During the week ending July 5, Strategy sold 3,588 $BTC in two transactions. It sold 1,363 $BTC for approximately $80.8 million on June 30, followed by another 2,225 $BTC for $135.2 million. The sales generated roughly $216 million and reduced Strategy’s holdings to 843,775 $BTC.
The company said the proceeds would help fund distributions on its preferred stock and replenish the portion of its U.S. dollar reserve used to make those payments. The reserve stood at approximately $2.55 billion following the sales.
On Monday, Strategy increased its U.S. dollar reserve to approximately $3 billion. Based on annualized preferred-stock dividends and debt interest of roughly $1.76 billion, the reserve now provides about 20.4 months of coverage.

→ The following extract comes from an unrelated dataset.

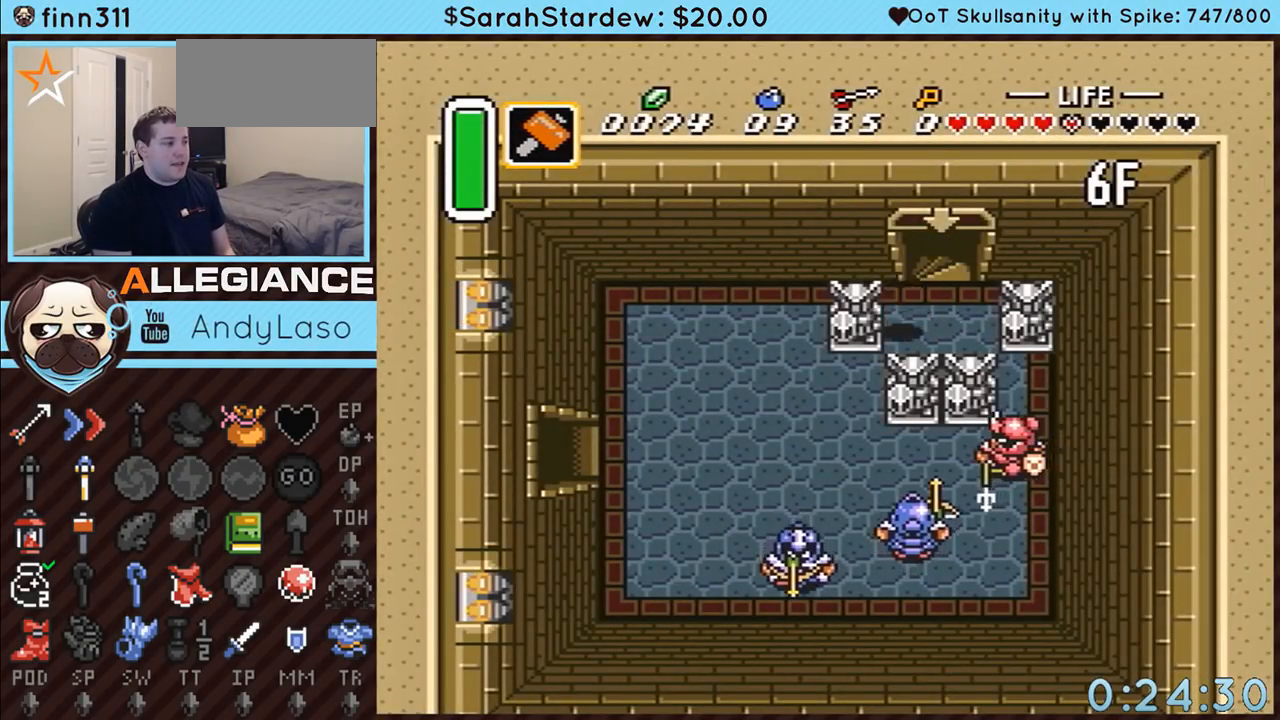
{"buttons": ["DPAD_DOWN", "DPAD_LEFT"], "events": [[117, "DPAD_DOWN", "down"]]}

This liquidity buffer should give Strategy sufficient flexibility to navigate an extended bitcoin downturn without being forced to sell significant amounts of bitcoin at lower prices or raise capital under unfavorable conditions.
If bitcoin follows its historical four-year cycle, a cyclical low could arrive later this year, potentially around October. However, this remains a scenario rather than a reliable forecast.
Expanding the USD reserve is also part of Strategy’s bitcoin monetization and capital-management framework. One objective is to reinforce the perceived creditworthiness of its perpetual preferred securities, particularly Stretch (STRC), by demonstrating that cash distributions can continue during periods of bitcoin weakness and can also sell up to $1.25 billion worth of bitcoin to fund the dividend payments.
STRC currently trades at approximately $87, down around 0.5% on Monday, although it has recovered from a late-June low near $70. Its continued discount to the $100 stated value suggests investors still require a higher yield to compensate for bitcoin-related and liquidity risks.
Meanwhile, MSTR’s multiple to net asset value (mNAV) on an enterprise basis is approximately 1.02, meaning the shares are trading at only a slight premium to the company’s net assets. Therefore the larger cash reserve gives Strategy more flexibility if the bear market persists and access to accretive equity financing remains limited.